• **Goal of the exercise**
Put the lines of the records, from the first line through the line containing "Dot at: (328, 149)", into a numbered list. Include both ends and omit blank lines.

• **Dataset entries**
== == ==

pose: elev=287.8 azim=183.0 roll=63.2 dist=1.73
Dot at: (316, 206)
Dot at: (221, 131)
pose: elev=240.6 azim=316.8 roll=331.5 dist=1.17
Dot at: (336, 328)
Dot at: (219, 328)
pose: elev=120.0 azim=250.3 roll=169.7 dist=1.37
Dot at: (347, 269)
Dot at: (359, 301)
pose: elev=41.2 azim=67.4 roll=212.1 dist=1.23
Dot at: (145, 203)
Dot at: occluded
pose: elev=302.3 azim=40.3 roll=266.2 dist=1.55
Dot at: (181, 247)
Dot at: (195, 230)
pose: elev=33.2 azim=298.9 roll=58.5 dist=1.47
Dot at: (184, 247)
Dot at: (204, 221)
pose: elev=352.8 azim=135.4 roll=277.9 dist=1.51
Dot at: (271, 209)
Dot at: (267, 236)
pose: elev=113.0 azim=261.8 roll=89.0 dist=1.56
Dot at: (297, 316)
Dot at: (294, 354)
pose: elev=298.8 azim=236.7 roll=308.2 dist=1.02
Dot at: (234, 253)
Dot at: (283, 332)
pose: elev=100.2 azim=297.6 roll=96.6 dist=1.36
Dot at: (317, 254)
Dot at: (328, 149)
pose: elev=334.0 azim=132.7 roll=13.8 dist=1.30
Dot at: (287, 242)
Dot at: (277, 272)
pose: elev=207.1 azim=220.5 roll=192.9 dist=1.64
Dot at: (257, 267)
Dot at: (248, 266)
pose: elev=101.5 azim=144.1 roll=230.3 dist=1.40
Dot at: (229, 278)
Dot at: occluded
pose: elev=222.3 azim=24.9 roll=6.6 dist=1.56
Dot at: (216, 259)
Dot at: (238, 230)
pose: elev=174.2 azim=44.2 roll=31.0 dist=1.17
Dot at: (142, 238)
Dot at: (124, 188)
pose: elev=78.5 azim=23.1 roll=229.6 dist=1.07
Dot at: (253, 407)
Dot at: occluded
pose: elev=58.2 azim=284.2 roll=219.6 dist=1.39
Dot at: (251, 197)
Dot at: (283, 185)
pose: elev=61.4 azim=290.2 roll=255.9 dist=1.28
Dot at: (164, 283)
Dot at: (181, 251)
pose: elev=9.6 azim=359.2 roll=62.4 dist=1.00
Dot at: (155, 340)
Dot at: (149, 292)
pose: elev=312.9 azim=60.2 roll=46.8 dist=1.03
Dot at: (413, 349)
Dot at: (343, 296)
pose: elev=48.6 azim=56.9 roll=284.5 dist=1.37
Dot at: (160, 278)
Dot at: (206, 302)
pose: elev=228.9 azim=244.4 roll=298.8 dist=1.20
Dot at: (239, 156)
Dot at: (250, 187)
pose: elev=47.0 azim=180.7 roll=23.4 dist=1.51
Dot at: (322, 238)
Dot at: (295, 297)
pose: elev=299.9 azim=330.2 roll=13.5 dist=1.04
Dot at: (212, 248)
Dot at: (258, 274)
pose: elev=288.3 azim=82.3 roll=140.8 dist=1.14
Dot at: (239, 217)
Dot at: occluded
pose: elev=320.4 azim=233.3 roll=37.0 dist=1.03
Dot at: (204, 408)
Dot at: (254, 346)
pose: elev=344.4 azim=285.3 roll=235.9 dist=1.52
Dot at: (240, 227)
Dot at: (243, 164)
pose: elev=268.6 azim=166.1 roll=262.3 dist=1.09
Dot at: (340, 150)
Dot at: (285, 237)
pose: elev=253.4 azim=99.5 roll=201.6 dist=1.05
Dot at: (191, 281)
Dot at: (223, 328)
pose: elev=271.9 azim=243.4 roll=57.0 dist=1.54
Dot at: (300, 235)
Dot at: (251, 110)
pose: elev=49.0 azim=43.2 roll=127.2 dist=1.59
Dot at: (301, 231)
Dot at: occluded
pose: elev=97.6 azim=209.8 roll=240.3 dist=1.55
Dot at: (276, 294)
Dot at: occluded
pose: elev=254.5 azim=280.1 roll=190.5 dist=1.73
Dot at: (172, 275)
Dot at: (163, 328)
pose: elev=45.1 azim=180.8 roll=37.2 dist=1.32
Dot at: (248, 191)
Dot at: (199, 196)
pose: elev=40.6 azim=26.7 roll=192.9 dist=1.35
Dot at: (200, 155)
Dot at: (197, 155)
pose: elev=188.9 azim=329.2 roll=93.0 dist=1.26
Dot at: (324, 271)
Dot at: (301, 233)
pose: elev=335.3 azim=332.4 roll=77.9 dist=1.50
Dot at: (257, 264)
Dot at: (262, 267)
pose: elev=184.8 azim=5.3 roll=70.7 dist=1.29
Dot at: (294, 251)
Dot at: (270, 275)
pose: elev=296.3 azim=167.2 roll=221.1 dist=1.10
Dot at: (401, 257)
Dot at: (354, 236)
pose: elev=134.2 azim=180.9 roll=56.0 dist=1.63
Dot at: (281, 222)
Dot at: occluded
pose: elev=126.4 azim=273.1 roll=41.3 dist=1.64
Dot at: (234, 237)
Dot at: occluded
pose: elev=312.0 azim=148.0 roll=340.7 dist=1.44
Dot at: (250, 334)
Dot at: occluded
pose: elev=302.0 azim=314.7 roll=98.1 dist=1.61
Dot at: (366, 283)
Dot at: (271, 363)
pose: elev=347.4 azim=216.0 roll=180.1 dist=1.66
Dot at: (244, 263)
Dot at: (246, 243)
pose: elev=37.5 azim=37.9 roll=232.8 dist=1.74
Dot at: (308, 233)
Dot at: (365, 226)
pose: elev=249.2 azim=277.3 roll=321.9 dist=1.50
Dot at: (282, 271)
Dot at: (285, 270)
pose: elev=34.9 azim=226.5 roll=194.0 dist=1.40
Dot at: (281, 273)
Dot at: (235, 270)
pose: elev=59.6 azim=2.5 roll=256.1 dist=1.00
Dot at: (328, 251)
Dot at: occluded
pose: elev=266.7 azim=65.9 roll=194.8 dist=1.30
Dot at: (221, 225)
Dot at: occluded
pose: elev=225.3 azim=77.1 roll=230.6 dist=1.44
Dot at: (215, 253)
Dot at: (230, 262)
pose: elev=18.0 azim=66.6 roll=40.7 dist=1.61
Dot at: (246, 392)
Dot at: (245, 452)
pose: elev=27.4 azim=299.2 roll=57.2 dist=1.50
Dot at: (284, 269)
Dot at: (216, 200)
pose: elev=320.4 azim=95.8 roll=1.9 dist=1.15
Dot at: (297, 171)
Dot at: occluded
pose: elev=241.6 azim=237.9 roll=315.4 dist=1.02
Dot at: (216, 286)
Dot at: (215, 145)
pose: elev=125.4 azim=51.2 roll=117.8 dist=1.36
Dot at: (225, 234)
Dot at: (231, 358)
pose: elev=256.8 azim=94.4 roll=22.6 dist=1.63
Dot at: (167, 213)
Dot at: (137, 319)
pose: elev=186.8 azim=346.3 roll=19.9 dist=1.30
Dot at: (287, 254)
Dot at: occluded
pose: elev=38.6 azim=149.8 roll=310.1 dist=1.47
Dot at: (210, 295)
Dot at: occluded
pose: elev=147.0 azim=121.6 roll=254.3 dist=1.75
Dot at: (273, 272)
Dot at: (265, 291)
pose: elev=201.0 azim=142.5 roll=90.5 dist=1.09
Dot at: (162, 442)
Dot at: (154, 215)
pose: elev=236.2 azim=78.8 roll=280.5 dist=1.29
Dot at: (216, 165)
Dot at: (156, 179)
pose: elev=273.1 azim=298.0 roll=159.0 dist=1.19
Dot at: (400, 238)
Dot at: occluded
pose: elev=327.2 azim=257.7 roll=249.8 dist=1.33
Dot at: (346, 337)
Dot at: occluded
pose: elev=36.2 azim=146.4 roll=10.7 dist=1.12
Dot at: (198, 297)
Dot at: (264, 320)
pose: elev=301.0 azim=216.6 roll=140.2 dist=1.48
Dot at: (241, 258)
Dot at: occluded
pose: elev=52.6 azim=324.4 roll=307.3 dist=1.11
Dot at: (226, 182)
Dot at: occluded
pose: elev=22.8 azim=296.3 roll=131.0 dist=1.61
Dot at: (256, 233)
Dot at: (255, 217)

== == ==

• **Worked answer**
1. pose: elev=287.8 azim=183.0 roll=63.2 dist=1.73
2. Dot at: (316, 206)
3. Dot at: (221, 131)
4. pose: elev=240.6 azim=316.8 roll=331.5 dist=1.17
5. Dot at: (336, 328)
6. Dot at: (219, 328)
7. pose: elev=120.0 azim=250.3 roll=169.7 dist=1.37
8. Dot at: (347, 269)
9. Dot at: (359, 301)
10. pose: elev=41.2 azim=67.4 roll=212.1 dist=1.23
11. Dot at: (145, 203)
12. Dot at: occluded
13. pose: elev=302.3 azim=40.3 roll=266.2 dist=1.55
14. Dot at: (181, 247)
15. Dot at: (195, 230)
16. pose: elev=33.2 azim=298.9 roll=58.5 dist=1.47
17. Dot at: (184, 247)
18. Dot at: (204, 221)
19. pose: elev=352.8 azim=135.4 roll=277.9 dist=1.51
20. Dot at: (271, 209)
21. Dot at: (267, 236)
22. pose: elev=113.0 azim=261.8 roll=89.0 dist=1.56
23. Dot at: (297, 316)
24. Dot at: (294, 354)
25. pose: elev=298.8 azim=236.7 roll=308.2 dist=1.02
26. Dot at: (234, 253)
27. Dot at: (283, 332)
28. pose: elev=100.2 azim=297.6 roll=96.6 dist=1.36
29. Dot at: (317, 254)
30. Dot at: (328, 149)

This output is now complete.